Pot Pourri

(11/5/2013)  Horsemeat in burgers - Poem - The Horse's Lament


As I lie here tonight in a cold supermarket store
And think of the night men broke down my door
And smuggled me off to a cold abbatoir
I lament how my dreams all turned out so sour.

You see, as a bay foal to this world I was born
On the plains of Kildare on a sweet August morn.
The people who saw me stood sorely amazed
As I stood with me mother under her loving gaze.

For, such a fine young prospect they never had seen
My fetlocks so sturdy, my coat sleek and sheen.
As I pranced round the paddock they all did agree
That one day I’d show all a proud pedigree.

So, they had their dreams that one day I’d be great
When soon they could see me jump fences and gates
And run like the wind with me tail in the air
Outstripping the pick of their stallions and mares.

And at night in me stable they played Christy’s Ride On
And there I’d be dreamin from dusk until dawn
Of races I’d run and purses I’d won
And of punters who’d bet me at 20 to 1.

Yes, I dreamed I’d been bought by the great Aga Khan
And trained by O’Brien on his Coolmore Stud farm
The great AP McCoy riding high in my saddle
And leave all contenders in me wake sore, bedraggled.

In the winners enclosure I could see meself stand
As proud as a peacock ‘mong folks great and grand
And them giving me sugar and patting me mane
And folks in the grandstand all singing my name

And, with me racing days over I dreamed, as I would,
That, sooner or later, I’d be put out to stud
Where I’d spend me last years without sorrow or pain
With some nice looking fillies on Kildare’s grassy plains.

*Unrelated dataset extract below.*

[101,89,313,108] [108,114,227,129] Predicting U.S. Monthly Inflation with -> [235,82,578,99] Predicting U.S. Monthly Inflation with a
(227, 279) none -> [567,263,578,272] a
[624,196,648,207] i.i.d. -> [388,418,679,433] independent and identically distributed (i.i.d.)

Ah, but, all of my dreams were shattered and torn
The cold night men broke down my wee stable door.
And instead of great glories on the Curragh’s fair plain
I’m now part of what’s called a low-cost food chain.

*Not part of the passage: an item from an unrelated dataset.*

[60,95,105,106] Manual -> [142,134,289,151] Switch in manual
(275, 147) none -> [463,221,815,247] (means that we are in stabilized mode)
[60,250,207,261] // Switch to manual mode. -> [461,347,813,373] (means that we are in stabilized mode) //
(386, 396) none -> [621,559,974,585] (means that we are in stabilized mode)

Aye, instead of a Gold Cup, a Grand National win,
There’ll be bits of me lyin in an oul rubbish bin
Aye, instead of them working out my next handicap
My fate will be sealed in a big soggy bap.

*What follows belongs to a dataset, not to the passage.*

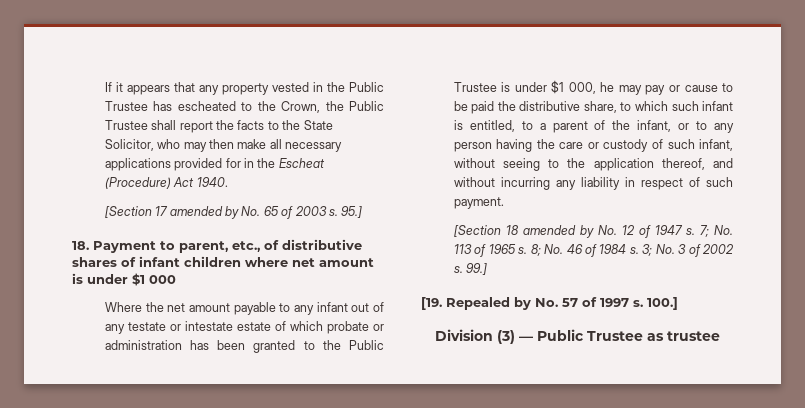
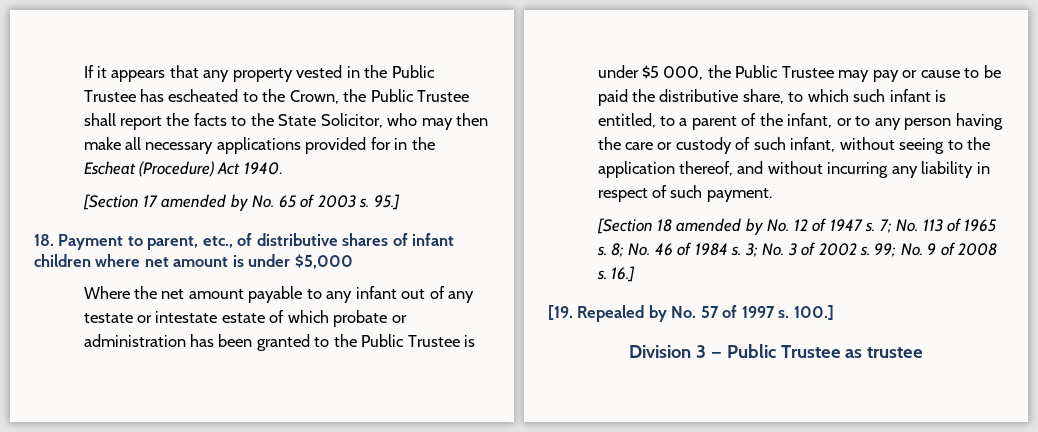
[132,273,176,286] $1 000 -> [294,254,353,269] $5,000
[551,80,615,94] $1 000, he -> [641,65,834,80] $5 000, the Public Trustee
[466,263,488,275] 99.] -> [874,242,998,257] [596,266,635,282] 99; No. 9 of 2008 s. 16.]
[496,330,515,344] (3) -> [695,345,706,358] 3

Now, they tell me that I, the king of valley and plain
Am mixed up with oul bullocks that haven’t a brain
And sure, for all that we know, they don’t tell all the facts,
I might be part of a burger with a dog and a cat.

And one of the dreams that I cherished the most
Was to win the great Kentucky Derby where I’d be the toast
But now as on supermarket shelves now I lie
My fate is reduced to a cold Kentucky fry.

So, folks, if you’re eating a burger tonight
My ear, or much worse, could be your very next bite.
And, if from your burger a teardrop might fall
It’s only me saying ‘good night, God bless all’.